Sample Questions:

1. (JUNE 2000 416): Which of the following chemical equations is balanced correctly?
1. CH₃COOH + 2 NaOH --> CH₃COONa + 2 H₂O
2. CH₃COOH + NaOH --> 2 CH₃COONa + H₂O
3. CH₃COOH + NaOH --> CH₃COONa + H₂O
4. 2CH₃COOH + NaOH --> CH₃COONa + 2 H₂O

 

Answer C

2. (JUNE 2000 416): One of the causes of acid rain is the sulfur released when fossil fuels such as coal and oil are burned. The following two reactions take place when these fuels are burned:

sulfur dioxide + oxygen --> sulfur trioxide

sulfur trioxide + water --> sulfuric acid

With these reactions in mind, a student combined 128 g of sulfur dioxide with 32 g of oxygen to produce sulfur trioxide.
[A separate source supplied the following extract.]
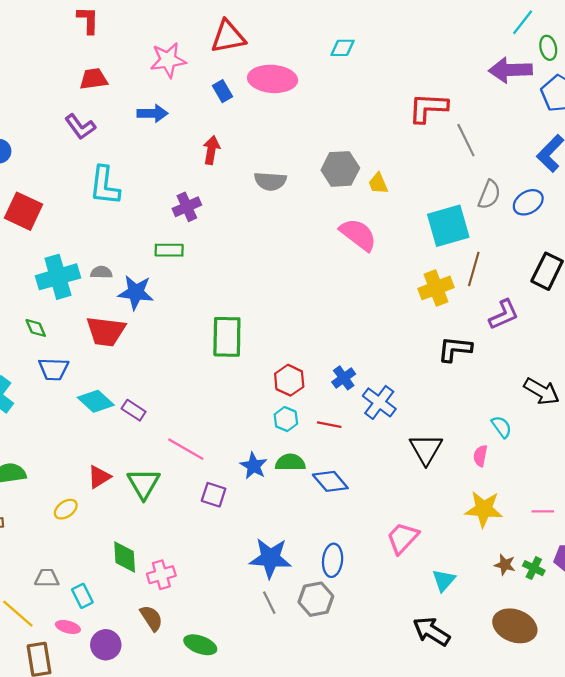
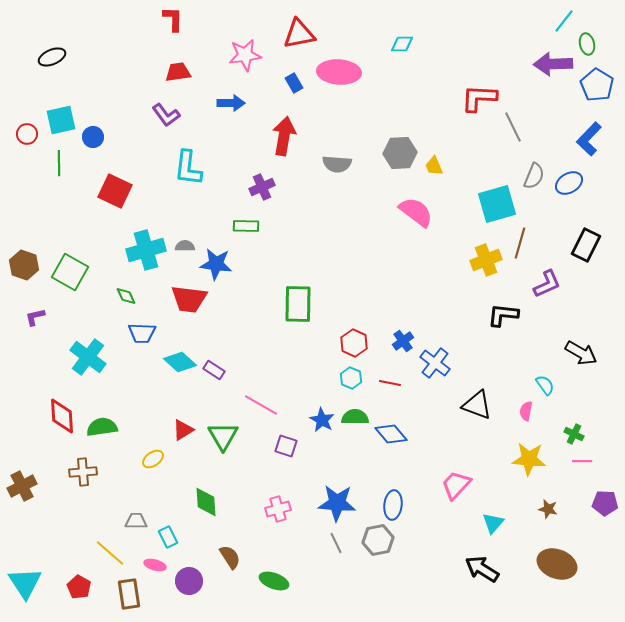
red arrow: (211, 150) -> (284, 136), size x1.5
black triangle: (426, 449) -> (477, 405), turned -40
green cross: (534, 568) -> (574, 434), moved
pink cross: (161, 575) -> (278, 509), moved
He then combined all the resulting sulfur trioxide with 36 g of water to make sulfuric acid.

What mass of sulfuric acid did he produce?

Answer (128 + 32) + 36 = 196 g

3. (JUNE 1999 416): A reaction involving 168 g of sodium bicarbonate and 120 g of vinegar produces 88 g of carbon dioxide, 36 g of water and some salt.

How much salt is produced?

1. 80 g
2. 164 g
3. 340 g
4. 412 g

Answer B

4. (JUNE 1998 416): Balance the following equation correctly: Fe₂O₃ + C --> CO₂ + Fe

Notes:

When balancing equations remember these simple rules:

1. Never touch the small numbers (the subscripts).
2. Only introduce coefficients (large numbers) to create, for each element, the same total number of atoms on each side of the arrow.
3. Each coefficient applies to every atom in the compound. Ex. 4 HNO₃ means there are 4 H's, 4 N's and 4(3) =12 O's.
4. For mass problems, the total mass of the reactants (left hand side) equals the total mass of the products.

Using example 4 from June 1998, Fe₂O₃ + C --> CO₂ + Fe:

The solution was 2 Fe₂O₃ + 3 C --> 3CO₂ + 4Fe

Notice that there were three O's on the left-hand side but only two on the right. A common multiple of 2 and 3 is 6. As a result we created 6 on each side by using coefficients of 2 and 3. But by doing so, we created 4 Fe's. So we had to fix the Fe on the right hand side by using a 4. Finally we balanced the carbons by placing a "3" in front of the carbon.

Useful trick: If there is an element in the equation, leave that to the end, because any coefficient you introduce in front of that element will only affect that element.